Burada vurgulamak istediğim ve üzerinde durmak istediğim asıl konu, bazı açıklamaların basiretsizliği üzerinedir..! On sekiz yıl önce ülke daha demokratmış gibi ve bu süreç içerisinde ülke demokrasiden tümüyle uzaklaşmış gibi yazılanları, açıklamaları hayretle takip ediyorum. Günümüzde hepimizin muzdarip olduğu pek çok konu başlıklı sorunlar var. Bunları inkar edemeyiz. Ancak bu kadar derin yapıda olan ve ülkenin her tarafını sarmış marjinal örgütler başka ülke de olsaydı ne hükümet, ne demokrasi, nede insan hakları diye bir şey kalmazdı. On sekiz yıl önce ülkeyi terör örgütlerinin, çetelerin, cuntanın, cemaatlerin yönettiğini, askeri cuntanın yaptığı bir açıklamanın gecelik faizleri yüzde 3000’lere çıkardığını ne çabuk unuttuk? “Onlarca bankanın battığı” haberleri, “yüzde 65 fakirleştik” manşetleri hafızamda ki yerini hala koruyor. Gezi olayları masumca yapılmış bir eylem olduğunu artık halk yutmuyor..! Herkes çok iyi biliyor ki o günkü eylemler çevre duyarlılığından değil mevcut yönetimi kökten değiştirmek amaçlı kurgulanan bir girişimdi. Bu nedenle Osman Kavala'nın hapiste boşa yattığını söylemek ayrı bir basiretsizliktir... Darbelerle, gezi olayları ile, muhtıra ile, devlet kadrolarında ki hainlerle iktidarın değiştirilmeye çalışıldığı bir düzenden bu günkü düzenin daha kötü olduğunu söylemek, gerçeklerden uzak bir şekilde algı oluşturmaktır.

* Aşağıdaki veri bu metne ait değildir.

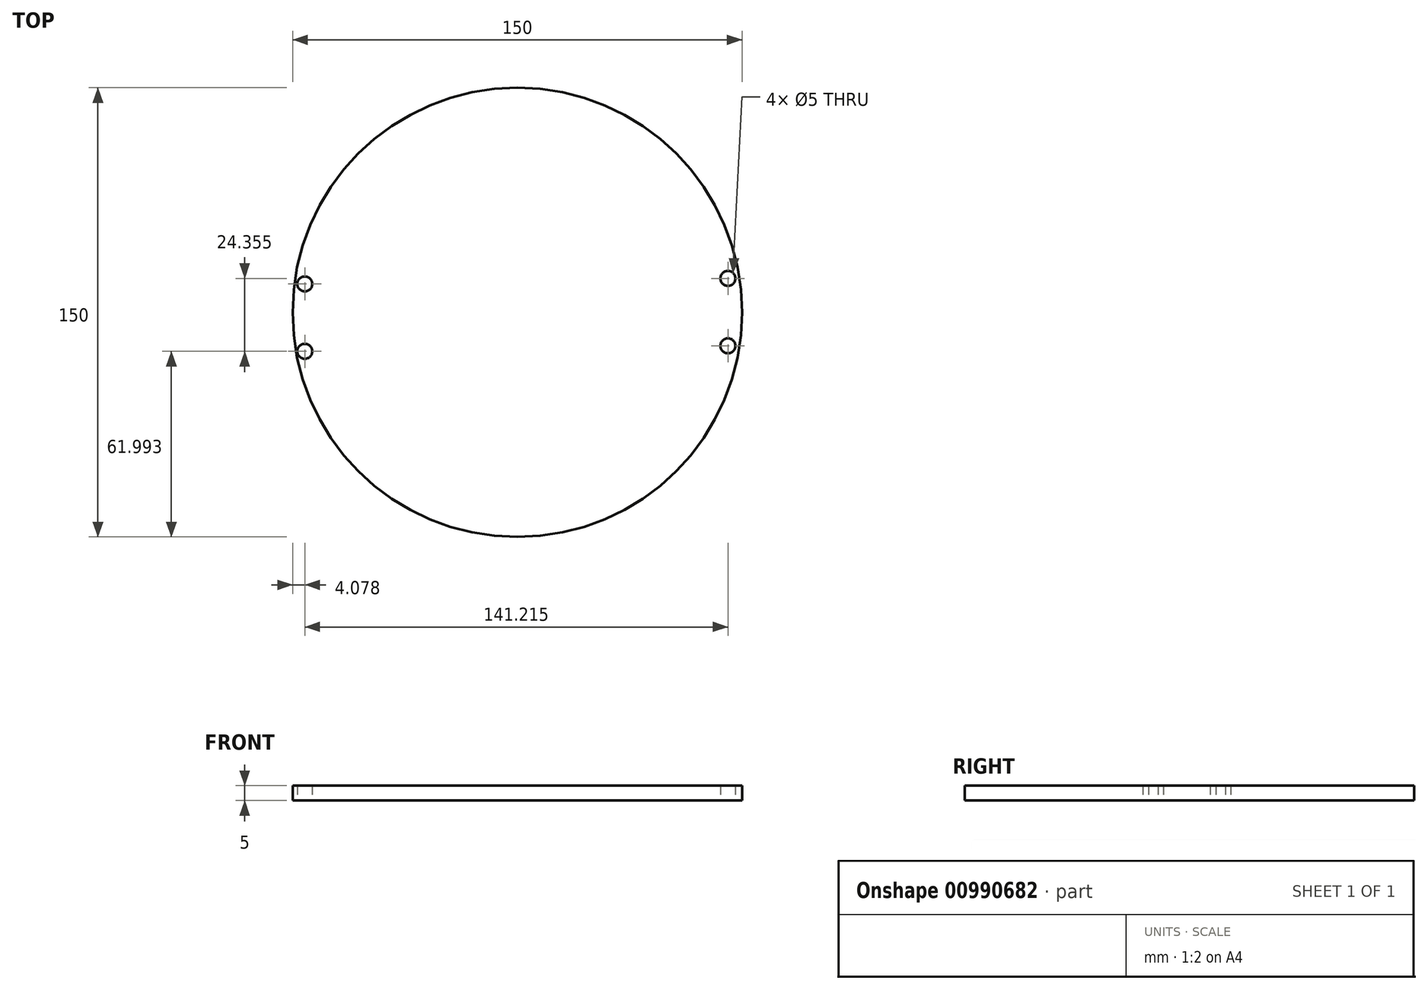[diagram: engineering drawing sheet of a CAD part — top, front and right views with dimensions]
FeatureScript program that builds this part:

Ülkemizin En Önemli Sorunlarından Biri de 'Torpil'
Hafta içi bir basın açıklaması yaptım. Açıklama, “yakın zamanda Sivas İdare Mahkemesi'nin 12 Şubat'ta yapılan sözlü sınavın 'liyakat ilkesine aykırı davranıldığı' gerekçesiyle yürütmeyi durdurma kararı verdiğine” yönelikti. Mahkeme, dava sırasında sınav tutanaklarını ve cevap anahtarlarını istemiş, tutanakların incelenmesinin ardından sınava giren bir adayı 105, diğerini 108, bir diğerini 100 üzerinden, bir adayın ise kaç puan üzerinden değerlendirildiğinin dahi anlaşılamadığı sonucuna ulaşmıştı. Kararın gerekçesi ise; “işlemin hukuka aykırılığının açık olduğu, sınavın kayda alınmamasının, soruların önceden hazırlanmamasının, hangi adaya hangi jüri üyesi tarafından kaç puan verildiğinin tutanaklara yansıtılmamasının hem hukuk devleti ilkesine hem de anayasanın 125. Maddesine açıkça aykırı olduğuna hükmedildi" şeklindeydi.
Mahkeme kararını açıkladıktan sonra gerek sosyal medyadan gerekse aranarak pek çok torpil mağdurlarından mesaj aldım. Hepsinin ortak şikayeti yazılı sınavı kazandıkları ancak sözlü mülakatta kaybettikleri yönündeydi. Tekrar açıklamak gerekirse sözlü mülakatlar, hukuk kuralları çerçevesinde, usule uygun olarak yapılmalıdır. Sözlü mülakatta mutlaka video kaydı olmalıdır. Sorular kişiye özel değil rasgele sorulmalıdır. Puanlar, sorulan soru ve cevaplar tutanakla kayıt altına alınmalıdır. Bu kuralların bir tanesinden şüphe duyanlar hukuki süreç başlatarak haklarını aramalıdırlar. Yukarıda belirttiğim mahkeme kararı, mağdur olan kişilere cesaret vererek, hak olanı alma noktasında mücadele etmekten çekinilmemesi gerektiğinin en açık örneğidir.